## Extracted information

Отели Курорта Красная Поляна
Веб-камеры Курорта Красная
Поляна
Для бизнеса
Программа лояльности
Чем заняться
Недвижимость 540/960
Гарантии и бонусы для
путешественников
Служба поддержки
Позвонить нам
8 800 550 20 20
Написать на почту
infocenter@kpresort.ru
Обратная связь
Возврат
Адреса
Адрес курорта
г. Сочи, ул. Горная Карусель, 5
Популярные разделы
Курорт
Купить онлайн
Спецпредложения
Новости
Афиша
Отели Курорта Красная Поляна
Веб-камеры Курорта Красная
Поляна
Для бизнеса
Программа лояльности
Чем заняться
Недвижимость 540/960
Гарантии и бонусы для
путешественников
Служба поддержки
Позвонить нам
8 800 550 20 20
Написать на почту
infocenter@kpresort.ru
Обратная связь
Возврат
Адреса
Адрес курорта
--
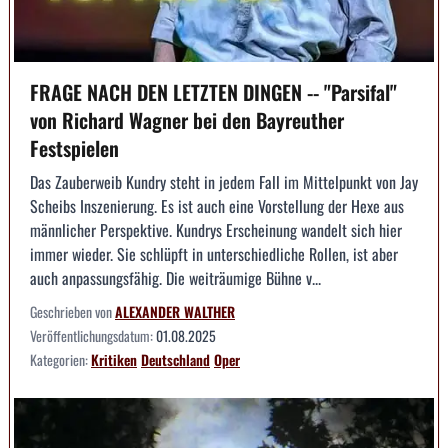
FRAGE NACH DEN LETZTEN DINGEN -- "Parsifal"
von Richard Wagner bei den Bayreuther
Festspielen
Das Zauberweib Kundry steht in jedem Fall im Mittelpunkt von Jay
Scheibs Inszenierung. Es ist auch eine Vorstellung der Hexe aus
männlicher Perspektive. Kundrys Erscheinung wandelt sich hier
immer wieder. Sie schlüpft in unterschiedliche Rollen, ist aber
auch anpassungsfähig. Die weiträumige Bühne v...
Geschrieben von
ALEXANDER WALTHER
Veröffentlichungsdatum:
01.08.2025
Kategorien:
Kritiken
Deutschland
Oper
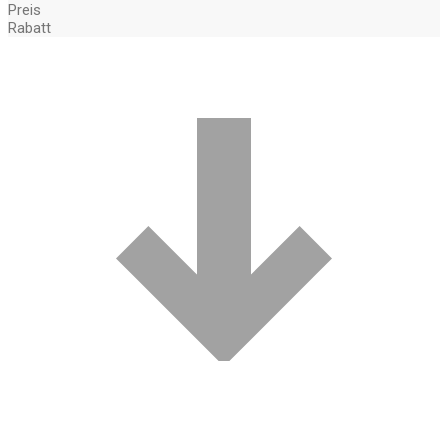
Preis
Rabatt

## Exercise details
Copy out, word for word, everything in the entries above from the line containing "FRAGE NACH DEN" down to the line containing "Scheibs Inszenierung. Es", including both of those lines.

## Reply
FRAGE NACH DEN LETZTEN DINGEN -- "Parsifal"
von Richard Wagner bei den Bayreuther
Festspielen
Das Zauberweib Kundry steht in jedem Fall im Mittelpunkt von Jay
Scheibs Inszenierung. Es ist auch eine Vorstellung der Hexe aus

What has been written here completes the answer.